Some boards GPIO 12 is not a good choice for i2s_dout_pin, move that to another pin. Maybe 32, or 33. Whichever one you have open.

pimp1310 · March 25, 2024, 1:51pm

now it works well.

here for another user the right wiring

wiiring

pery · March 25, 2024, 5:37pm

Hi,

do you have any guide/proven way to run faster-whisper on GPU?

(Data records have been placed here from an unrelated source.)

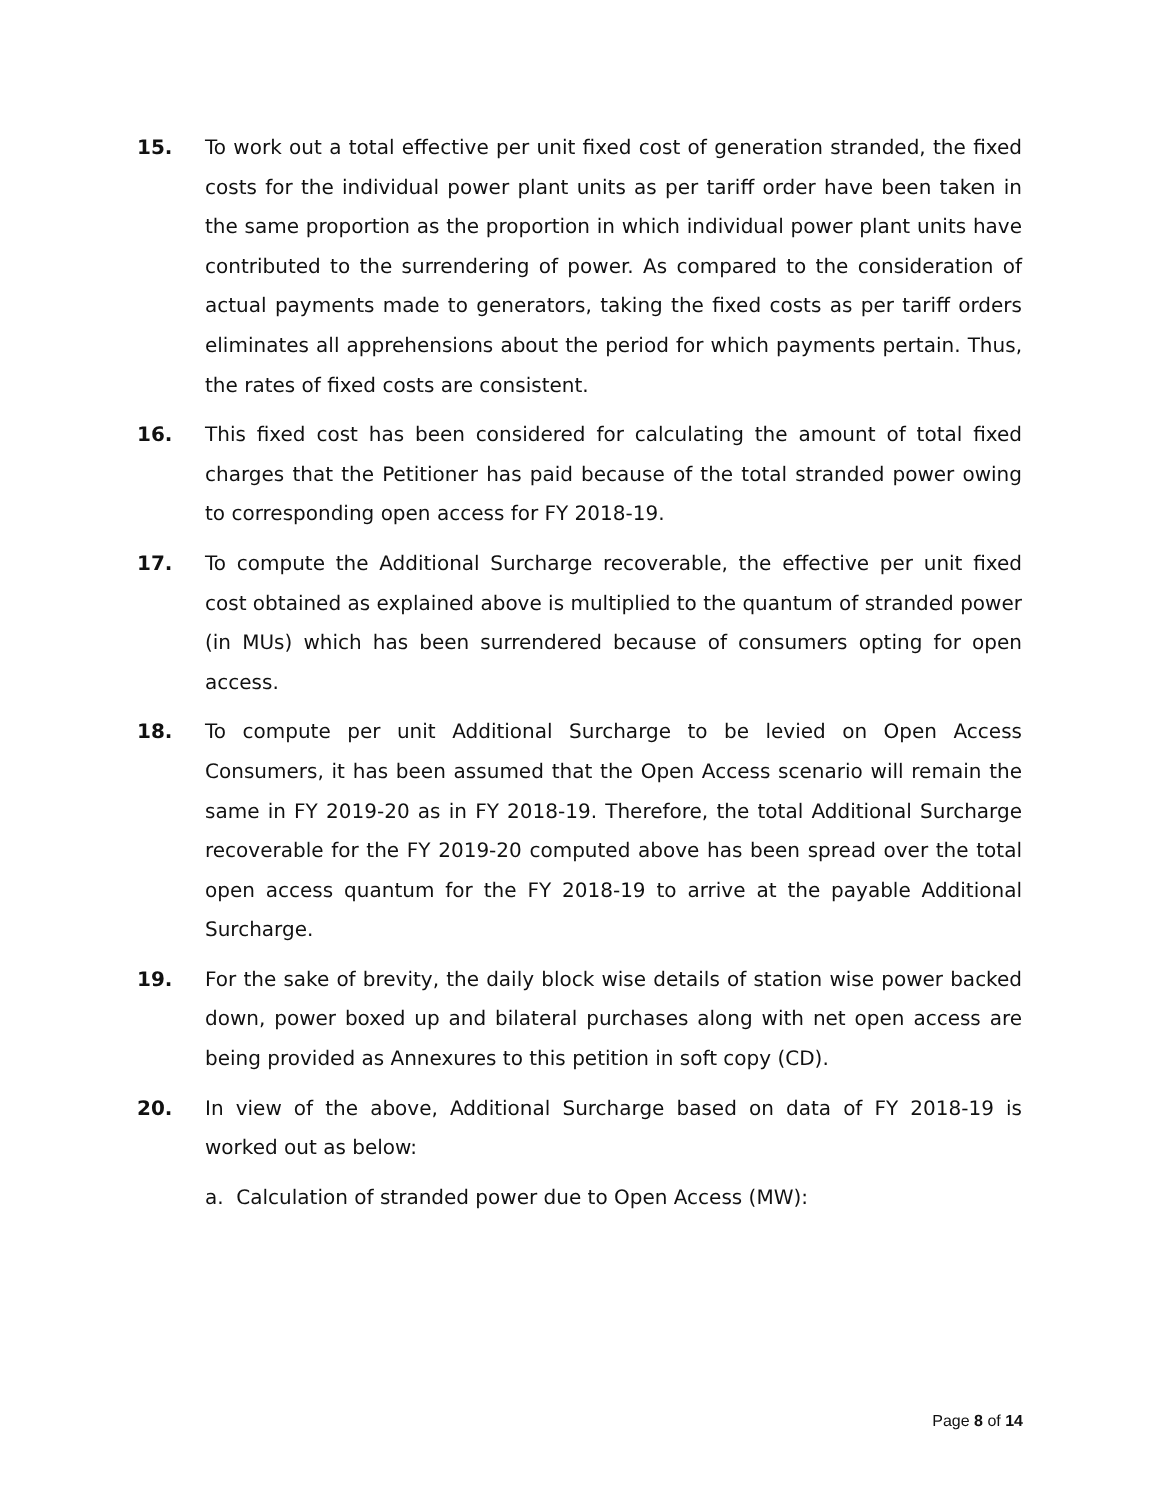15. To work out a total effective per unit fixed cost of generation stranded, the fixed costs for the individual power plant units as per tariff order have been taken in the same proportion as the proportion in which individual power plant units have contributed to the surrendering of power. As compared to the consideration of actual payments made to generators, taking the fixed costs as per tariff orders eliminates all apprehensions about the period for which payments pertain. Thus, the rates of fixed costs are consistent.
16. This fixed cost has been considered for calculating the amount of total fixed charges that the Petitioner has paid because of the total stranded power owing to corresponding open access for FY 2018-19.
17. To compute the Additional Surcharge recoverable, the effective per unit fixed cost obtained as explained above is multiplied to the quantum of stranded power (in MUs) which has been surrendered because of consumers opting for open access.
18. To compute per unit Additional Surcharge to be levied on Open Access Consumers, it has been assumed that the Open Access scenario will remain the same in FY 2019-20 as in FY 2018-19. Therefore, the total Additional Surcharge recoverable for the FY 2019-20 computed above has been spread over the total open access quantum for the FY 2018-19 to arrive at the payable Additional Surcharge.
19. For the sake of brevity, the daily block wise details of station wise power backed down, power boxed up and bilateral purchases along with net open access are being provided as Annexures to this petition in soft copy (CD).
20. In view of the above, Additional Surcharge based on data of FY 2018-19 is worked out as below:
a. Calculation of stranded power due to Open Access (MW):
Page 8 of 14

pimp1310 · March 26, 2024, 10:45pm

it depends on the system you use, but its neccessary to use a Nvidia Card + Docker.
i buyed a GTX1680 OC 4GB for 80€ and put it in my Media Server with OMV6 where my Whisper run.

This Guide is for Ubunutu.

when you want to use it on omv6 wrote me a PM

pimp1310 · March 29, 2024, 3:27pm

gives a specific reason you use the “esp-idf” ?

i tried to add the media_player component, but this is not supported under the “esp-idf” Framework only under “adruino”.